Decision: Use Ship's Records (AD-434) as the procedure store backend. Rationale: 1. Git-backed — automatic version history and diff for procedure evolution 2. YAML frontmatter — structured metadata alongside procedure content 3. Classification access control — procedures can be ship-wide or department-scoped 4. Already built and tested 5. Clean separation: KnowledgeStore = operational state, Ship's Records = institutional knowledge
AD-531 replaces the dead extract_strategies() code path with cluster-based pattern detection that feeds into proper procedure extraction.

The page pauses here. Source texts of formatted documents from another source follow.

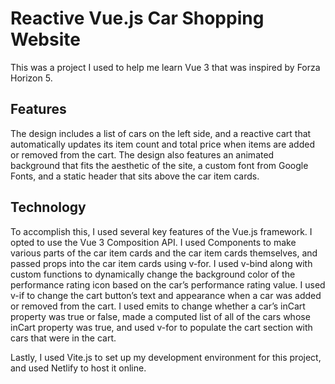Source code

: # Reactive Vue.js Car Shopping Website
This was a project I used to help me learn Vue 3 that was inspired by Forza Horizon 5. 

## Features
The design includes a list of cars on the left side, and a reactive cart that automatically updates its item count and total price when items are added or removed from the cart. The design also features an animated background that fits the aesthetic of the site, a custom font from Google Fonts, and a static header that sits above the car item cards. 

## Technology
To accomplish this, I used several key features of the Vue.js framework. I opted to use the Vue 3 Composition API. I used Components to make various parts of the car item cards and the car item cards themselves, and passed props into the car item cards using v-for. I used v-bind along with custom functions to dynamically change the background color of the performance rating icon based on the car’s performance rating value. I used v-if to change the cart button’s text and appearance when a car was added or removed from the cart. I used emits to change whether a car’s inCart property was true or false, made a computed list of all of the cars whose inCart property was true, and used v-for to populate the cart section with cars that were in the cart.

Lastly, I used Vite.js to set up my development environment for this project, and used Netlify to host it online.
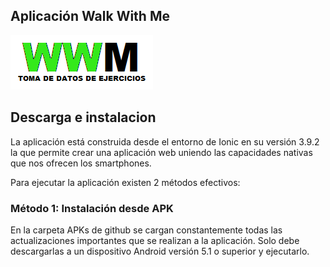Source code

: <article>
<h1>Aplicación Walk With Me</h1>
<img src="./src/assets/imgs/logo-kaplan.png" alt="100px">
<h2>Descarga e instalacion</h2>

<p>La aplicación está construida desde el entorno de 
    Ionic en su versión 3.9.2 la que permite crear
    una aplicación web uniendo las capacidades nativas 
    que nos ofrecen los smartphones.</p>
<p>Para ejecutar la aplicación existen 2 métodos efectivos:</p>

<h3>Método 1: Instalación desde APK</h3>

<p>En la carpeta APKs de github se cargan constantemente todas
    las actualizaciones importantes que se realizan a la aplicación.
    Solo debe descargarlas a un dispositivo Android versión 5.1 o 
    superior y ejecutarlo.</p>

</article>
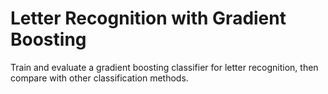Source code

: # Letter Recognition with Gradient Boosting

Train and evaluate a gradient boosting classifier for letter recognition, then compare with other classification methods.

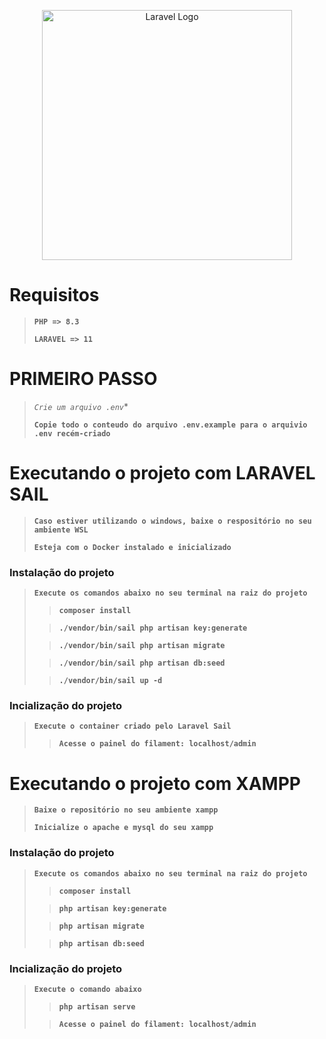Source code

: <p align="center"><a href="https://laravel.com" target="_blank"><img src="https://raw.githubusercontent.com/laravel/art/master/logo-lockup/5%20SVG/2%20CMYK/1%20Full%20Color/laravel-logolockup-cmyk-red.svg" width="400" alt="Laravel Logo"></a></p>

# Requisitos
> **`PHP => 8.3`**
>
> **`LARAVEL => 11`**

# PRIMEIRO PASSO
> *`Crie um arquivo .env`**
>
> **`Copie todo o conteudo do arquivo .env.example para o arquivio .env recém-criado`**

# Executando o projeto com LARAVEL SAIL
> **`Caso estiver utilizando o windows, baixe o respositório no seu ambiente WSL`**
>
> **`Esteja com o Docker instalado e inicializado`**


### Instalação do projeto
> **`Execute os comandos abaixo no seu terminal na raiz do projeto`**
>
> > **`composer install`**
>
> > **`./vendor/bin/sail php artisan key:generate`**
>
> > **`./vendor/bin/sail php artisan migrate`**
>
> > **`./vendor/bin/sail php artisan db:seed`**
>
> > **`./vendor/bin/sail up -d`**

### Incialização do projeto
> **`Execute o container criado pelo Laravel Sail`**
>
> > **`Acesse o painel do filament: localhost/admin`**


# Executando o projeto com XAMPP
> **`Baixe o repositório no seu ambiente xampp`**
>
> **`Inicialize o apache e mysql do seu xampp`**

### Instalação do projeto
> **`Execute os comandos abaixo no seu terminal na raiz do projeto`**
>
> > **`composer install`**
>
> > **`php artisan key:generate`**
>
> > **`php artisan migrate`**
>
> > **`php artisan db:seed`**

### Incialização do projeto
> **`Execute o comando abaixo`**
>
> > **`php artisan serve`**
>
> > **`Acesse o painel do filament: localhost/admin`**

Cautionary Tale: Dead Strategy Extraction¶
DreamingEngine.extract_strategies() (AD-383) runs during dream cycles and writes JSON files to KnowledgeStore/strategies/. Nothing in the codebase reads these files. The REL_STRATEGY Hebbian relationship type exists but is never written to by production code. This is write-only dead code — a reminder that building the write side without the read side produces zero value.
AD-531 through AD-534 are designed read-first: the replay dispatch mechanism (AD-534) that consumes procedures is designed before the extraction pipeline that produces them, ensuring every piece of learned knowledge has a consumer.